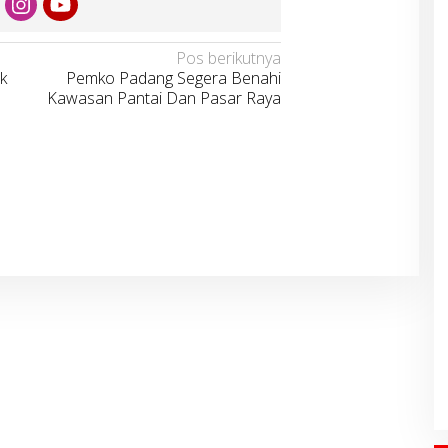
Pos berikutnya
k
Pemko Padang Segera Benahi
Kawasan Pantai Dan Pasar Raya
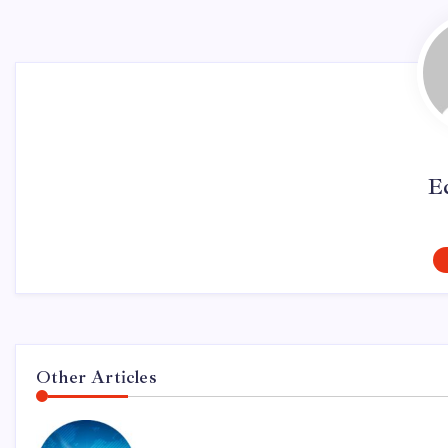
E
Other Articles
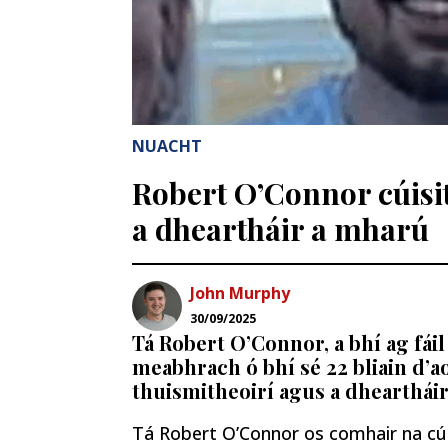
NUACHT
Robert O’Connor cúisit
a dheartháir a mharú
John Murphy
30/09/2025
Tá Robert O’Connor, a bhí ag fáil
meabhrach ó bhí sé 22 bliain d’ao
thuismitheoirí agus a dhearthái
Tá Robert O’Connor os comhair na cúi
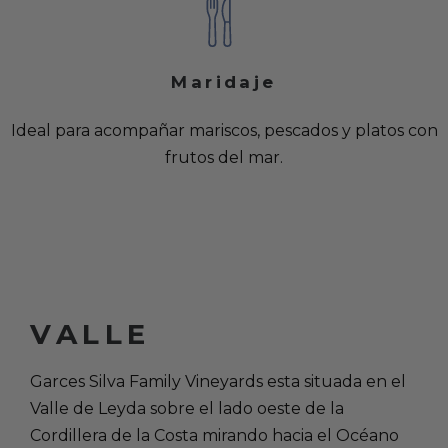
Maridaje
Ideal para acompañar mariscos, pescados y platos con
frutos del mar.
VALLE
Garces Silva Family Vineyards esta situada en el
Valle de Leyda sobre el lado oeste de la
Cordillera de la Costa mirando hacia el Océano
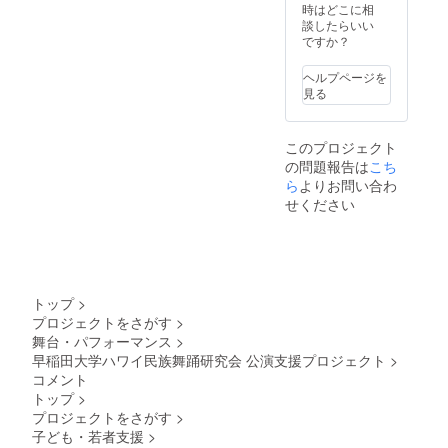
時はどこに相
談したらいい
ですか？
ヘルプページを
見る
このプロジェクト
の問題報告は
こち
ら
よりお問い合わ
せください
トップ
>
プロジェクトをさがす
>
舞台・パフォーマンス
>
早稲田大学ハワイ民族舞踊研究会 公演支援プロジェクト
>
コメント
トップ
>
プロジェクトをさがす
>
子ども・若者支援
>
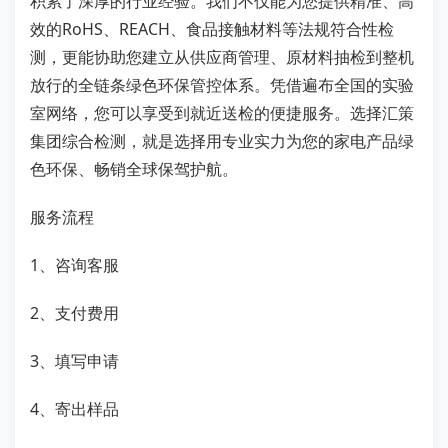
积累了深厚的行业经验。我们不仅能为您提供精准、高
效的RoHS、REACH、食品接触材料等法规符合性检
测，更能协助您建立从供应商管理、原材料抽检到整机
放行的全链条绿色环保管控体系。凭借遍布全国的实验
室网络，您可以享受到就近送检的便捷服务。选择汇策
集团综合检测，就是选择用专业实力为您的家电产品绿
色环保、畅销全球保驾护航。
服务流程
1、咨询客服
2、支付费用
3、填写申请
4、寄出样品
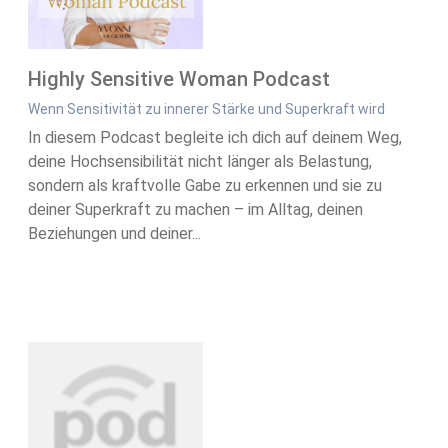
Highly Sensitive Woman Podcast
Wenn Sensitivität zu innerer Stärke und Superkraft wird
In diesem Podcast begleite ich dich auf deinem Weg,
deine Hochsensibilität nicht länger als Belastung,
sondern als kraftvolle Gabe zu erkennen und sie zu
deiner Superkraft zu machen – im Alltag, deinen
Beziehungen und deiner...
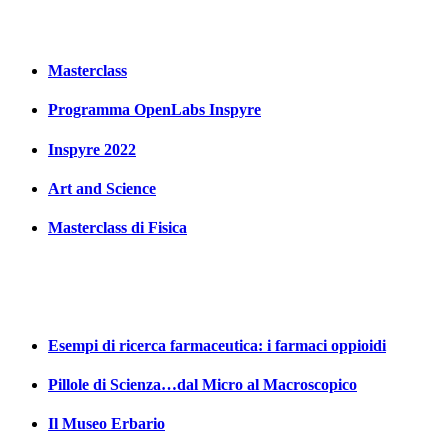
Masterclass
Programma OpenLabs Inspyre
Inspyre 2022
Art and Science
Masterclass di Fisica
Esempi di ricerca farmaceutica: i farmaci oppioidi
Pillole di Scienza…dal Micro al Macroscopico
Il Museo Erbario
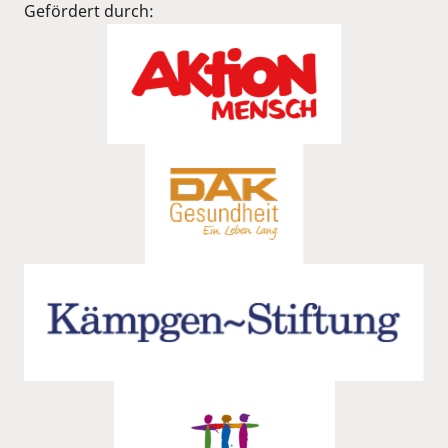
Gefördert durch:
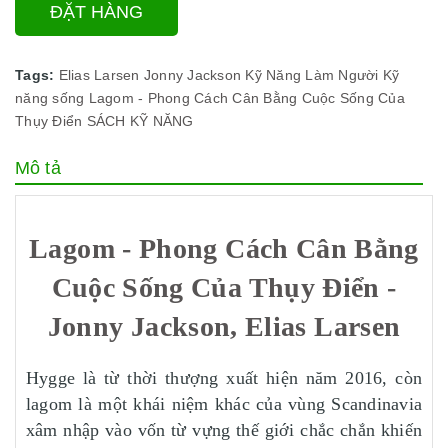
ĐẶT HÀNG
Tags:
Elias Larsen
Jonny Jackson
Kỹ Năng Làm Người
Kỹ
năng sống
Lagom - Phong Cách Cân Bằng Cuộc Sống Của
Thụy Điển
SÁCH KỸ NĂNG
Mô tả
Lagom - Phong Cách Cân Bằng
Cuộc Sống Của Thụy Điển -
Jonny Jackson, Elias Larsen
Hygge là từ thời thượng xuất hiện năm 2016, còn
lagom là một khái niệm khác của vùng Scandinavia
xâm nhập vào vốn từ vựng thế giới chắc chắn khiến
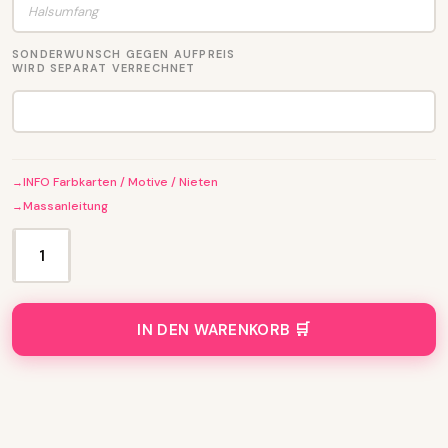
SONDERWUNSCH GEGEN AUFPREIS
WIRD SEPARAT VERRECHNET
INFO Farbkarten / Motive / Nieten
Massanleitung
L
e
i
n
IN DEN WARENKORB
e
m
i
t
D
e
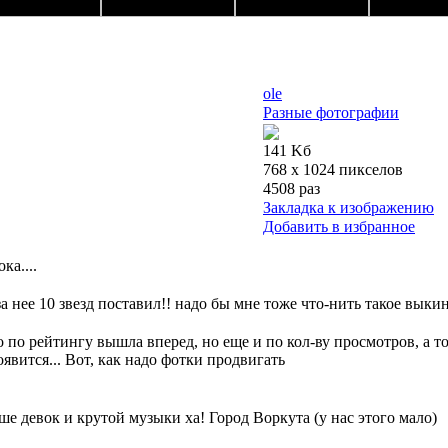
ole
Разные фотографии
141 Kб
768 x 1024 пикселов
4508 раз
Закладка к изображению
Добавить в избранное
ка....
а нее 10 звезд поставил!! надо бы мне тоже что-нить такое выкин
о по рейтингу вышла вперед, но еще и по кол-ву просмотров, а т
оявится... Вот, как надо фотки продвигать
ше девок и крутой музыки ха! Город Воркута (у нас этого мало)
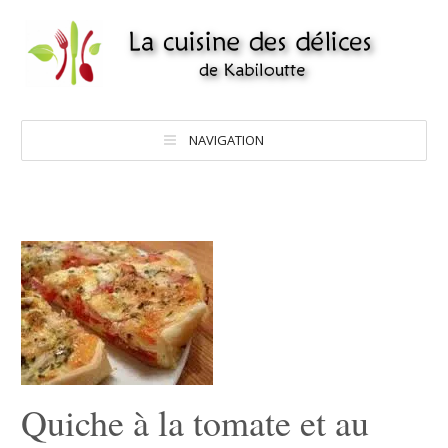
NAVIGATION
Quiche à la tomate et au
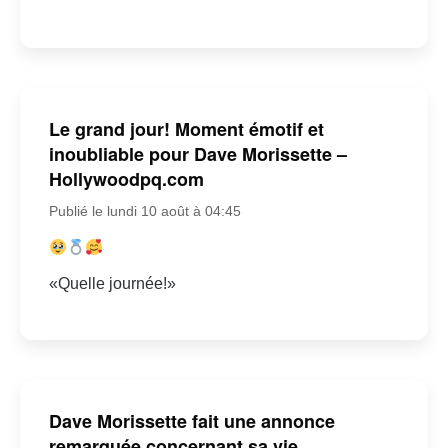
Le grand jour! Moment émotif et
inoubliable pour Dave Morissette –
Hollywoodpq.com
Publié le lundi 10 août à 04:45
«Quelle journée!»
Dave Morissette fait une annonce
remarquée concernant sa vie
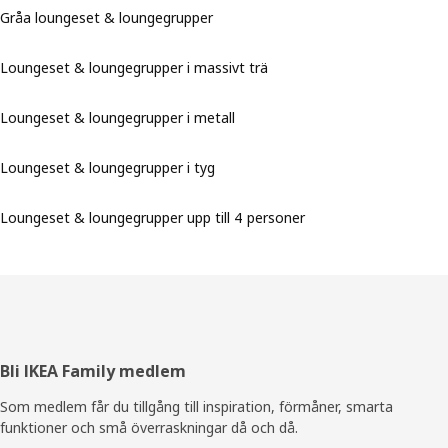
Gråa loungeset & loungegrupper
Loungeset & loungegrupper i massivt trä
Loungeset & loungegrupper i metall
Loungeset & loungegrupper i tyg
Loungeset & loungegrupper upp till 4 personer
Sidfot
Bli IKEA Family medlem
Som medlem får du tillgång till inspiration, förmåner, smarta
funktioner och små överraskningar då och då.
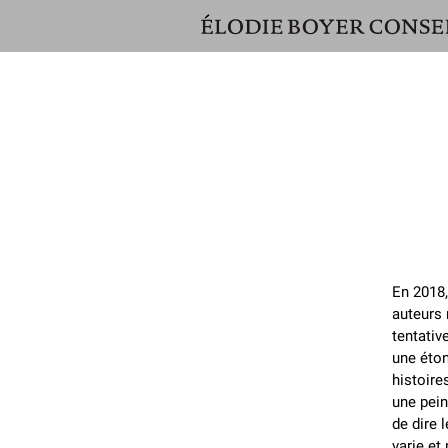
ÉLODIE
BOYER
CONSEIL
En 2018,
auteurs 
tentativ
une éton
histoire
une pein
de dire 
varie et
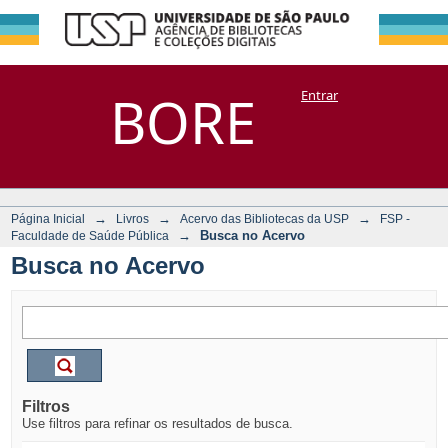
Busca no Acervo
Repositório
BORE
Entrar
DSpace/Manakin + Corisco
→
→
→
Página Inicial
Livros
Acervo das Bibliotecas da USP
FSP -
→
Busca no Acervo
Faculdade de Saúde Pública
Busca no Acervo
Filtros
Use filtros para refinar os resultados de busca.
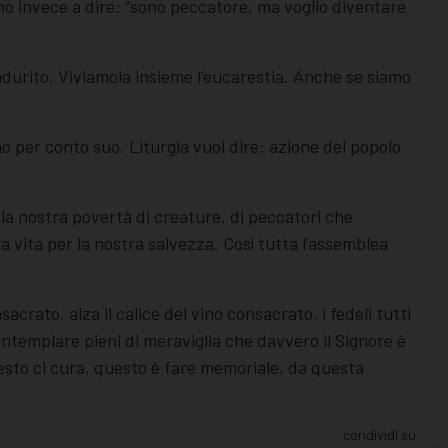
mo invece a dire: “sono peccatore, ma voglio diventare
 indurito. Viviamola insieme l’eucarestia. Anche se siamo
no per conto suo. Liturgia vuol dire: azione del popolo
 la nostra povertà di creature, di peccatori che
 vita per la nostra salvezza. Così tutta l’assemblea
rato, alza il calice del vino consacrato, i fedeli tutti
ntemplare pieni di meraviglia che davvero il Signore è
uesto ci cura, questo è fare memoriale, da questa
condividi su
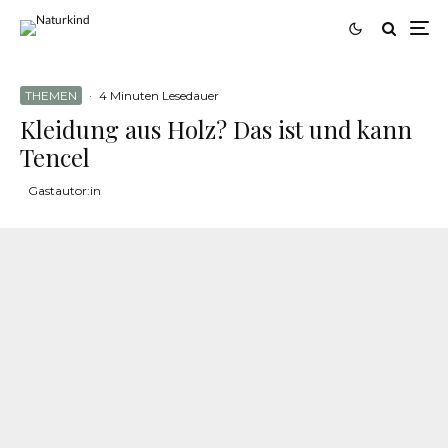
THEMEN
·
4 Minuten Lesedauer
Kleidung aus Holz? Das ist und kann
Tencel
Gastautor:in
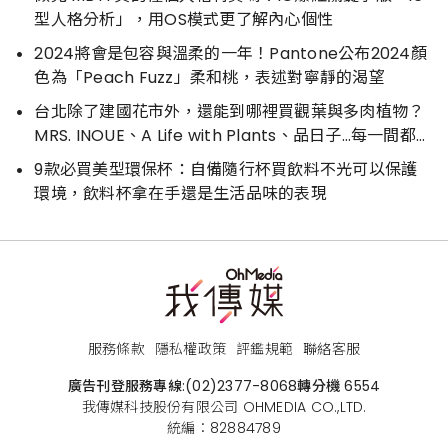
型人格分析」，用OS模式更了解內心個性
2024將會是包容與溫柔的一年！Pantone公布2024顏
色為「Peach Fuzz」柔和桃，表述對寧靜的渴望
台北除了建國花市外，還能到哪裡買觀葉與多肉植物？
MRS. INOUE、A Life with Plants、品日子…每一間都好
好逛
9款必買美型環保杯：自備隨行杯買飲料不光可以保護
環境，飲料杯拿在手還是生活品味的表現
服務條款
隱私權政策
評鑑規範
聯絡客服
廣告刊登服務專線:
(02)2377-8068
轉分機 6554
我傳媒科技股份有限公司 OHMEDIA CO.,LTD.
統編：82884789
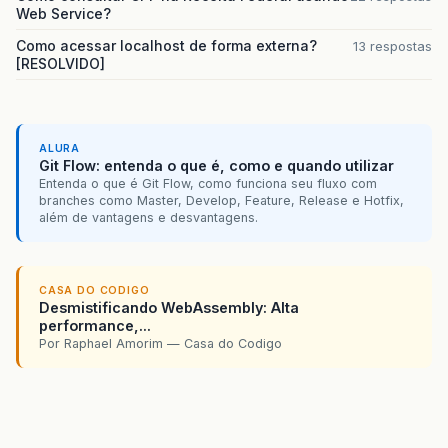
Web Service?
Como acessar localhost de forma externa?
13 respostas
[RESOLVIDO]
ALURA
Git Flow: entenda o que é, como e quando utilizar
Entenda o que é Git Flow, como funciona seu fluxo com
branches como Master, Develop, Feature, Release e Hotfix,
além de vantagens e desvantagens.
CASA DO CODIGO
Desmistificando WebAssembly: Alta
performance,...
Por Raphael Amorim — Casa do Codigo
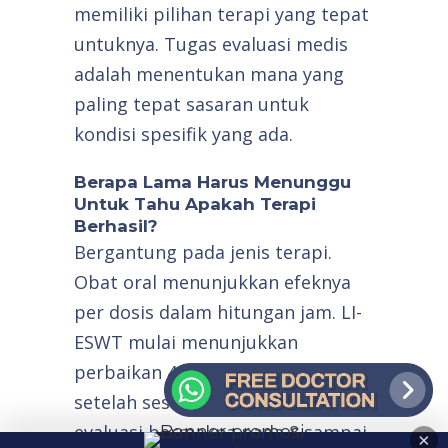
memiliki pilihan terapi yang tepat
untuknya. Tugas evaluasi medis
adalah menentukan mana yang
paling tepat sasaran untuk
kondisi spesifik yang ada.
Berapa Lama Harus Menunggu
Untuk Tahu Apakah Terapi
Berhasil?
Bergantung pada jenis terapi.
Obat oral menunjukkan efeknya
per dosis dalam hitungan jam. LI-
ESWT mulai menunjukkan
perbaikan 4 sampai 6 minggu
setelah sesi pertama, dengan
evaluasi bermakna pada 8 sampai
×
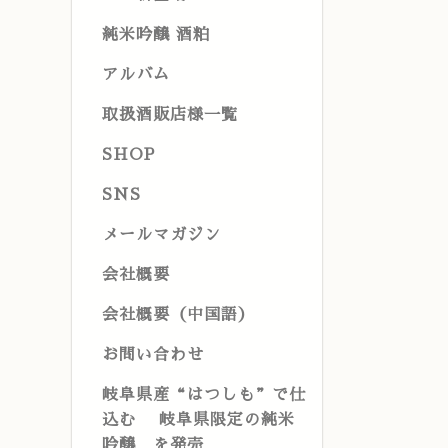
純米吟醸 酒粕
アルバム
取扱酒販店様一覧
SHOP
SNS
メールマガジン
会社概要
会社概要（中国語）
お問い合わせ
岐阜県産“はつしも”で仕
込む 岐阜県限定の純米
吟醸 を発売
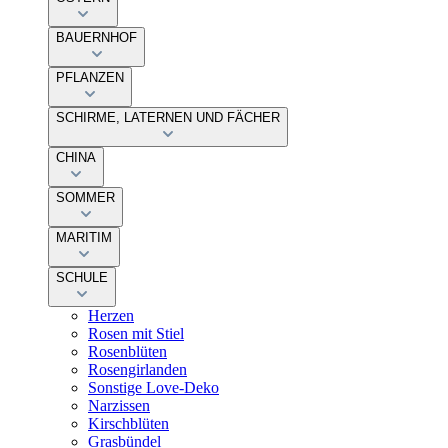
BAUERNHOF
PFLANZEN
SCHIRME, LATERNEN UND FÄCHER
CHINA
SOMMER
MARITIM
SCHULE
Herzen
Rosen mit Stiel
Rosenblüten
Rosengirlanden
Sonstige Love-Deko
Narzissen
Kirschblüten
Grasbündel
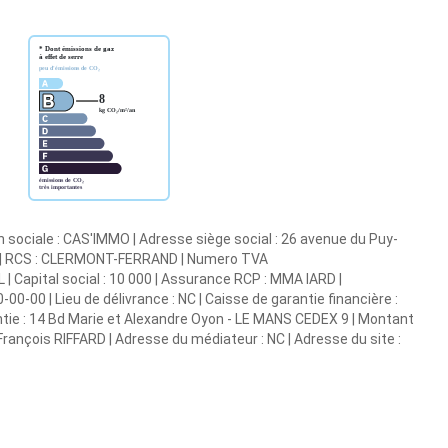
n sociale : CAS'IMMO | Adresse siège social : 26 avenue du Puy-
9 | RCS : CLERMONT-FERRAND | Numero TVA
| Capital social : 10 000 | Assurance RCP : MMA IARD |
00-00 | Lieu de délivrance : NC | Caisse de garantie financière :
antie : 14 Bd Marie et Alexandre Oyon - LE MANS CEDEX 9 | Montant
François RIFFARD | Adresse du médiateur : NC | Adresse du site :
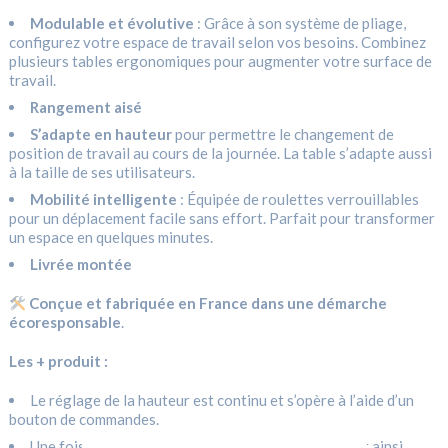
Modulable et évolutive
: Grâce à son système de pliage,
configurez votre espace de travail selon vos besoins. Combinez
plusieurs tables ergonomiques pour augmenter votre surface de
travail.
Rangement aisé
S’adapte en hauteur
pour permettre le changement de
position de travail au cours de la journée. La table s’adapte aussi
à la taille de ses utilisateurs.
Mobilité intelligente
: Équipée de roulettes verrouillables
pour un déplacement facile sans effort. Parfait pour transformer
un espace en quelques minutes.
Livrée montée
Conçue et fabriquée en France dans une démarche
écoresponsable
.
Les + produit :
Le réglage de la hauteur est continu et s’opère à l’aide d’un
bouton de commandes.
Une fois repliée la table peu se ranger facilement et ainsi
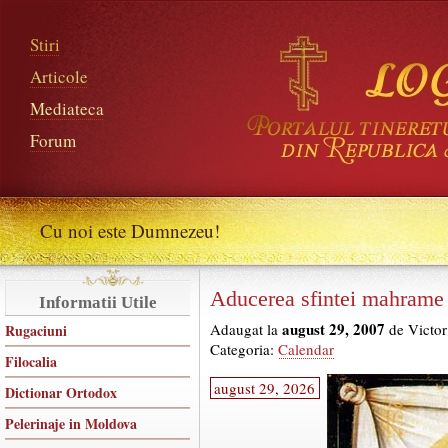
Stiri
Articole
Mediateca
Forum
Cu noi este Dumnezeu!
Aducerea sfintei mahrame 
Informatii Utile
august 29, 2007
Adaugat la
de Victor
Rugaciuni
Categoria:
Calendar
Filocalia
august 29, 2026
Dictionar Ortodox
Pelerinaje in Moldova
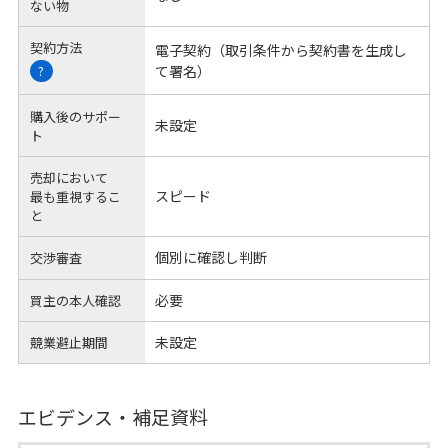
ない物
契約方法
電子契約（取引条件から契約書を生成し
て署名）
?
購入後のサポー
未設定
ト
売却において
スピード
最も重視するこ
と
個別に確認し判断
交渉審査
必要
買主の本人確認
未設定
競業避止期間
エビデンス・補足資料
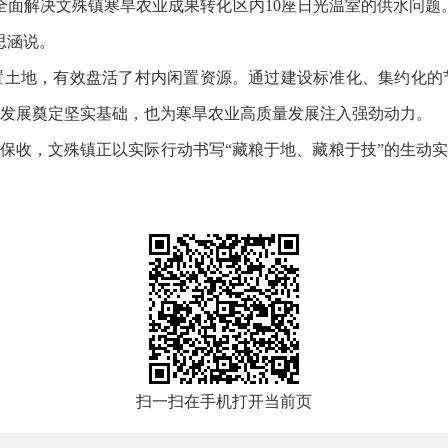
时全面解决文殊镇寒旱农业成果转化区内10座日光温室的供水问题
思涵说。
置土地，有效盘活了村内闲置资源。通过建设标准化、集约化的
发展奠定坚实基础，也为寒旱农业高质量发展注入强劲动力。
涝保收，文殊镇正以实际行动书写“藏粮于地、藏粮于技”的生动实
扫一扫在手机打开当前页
□ □ □
**PROBLEM TO WORK ON**
The result should be an exact copy of only the lines above from the one that holds "Sonstige Love-Deko" through the one that holds "configurez votre espace", both ends included, without pictures.

**TASK SOLUTION**
Sonstige Love-Deko
Narzissen
Kirschblüten
Grasbündel
n sociale : CAS'IMMO | Adresse siège social : 26 avenue du Puy-
9 | RCS : CLERMONT-FERRAND | Numero TVA
| Capital social : 10 000 | Assurance RCP : MMA IARD |
00-00 | Lieu de délivrance : NC | Caisse de garantie financière :
antie : 14 Bd Marie et Alexandre Oyon - LE MANS CEDEX 9 | Montant
François RIFFARD | Adresse du médiateur : NC | Adresse du site :
Modulable et évolutive
: Grâce à son système de pliage,
configurez votre espace de travail selon vos besoins. Combinez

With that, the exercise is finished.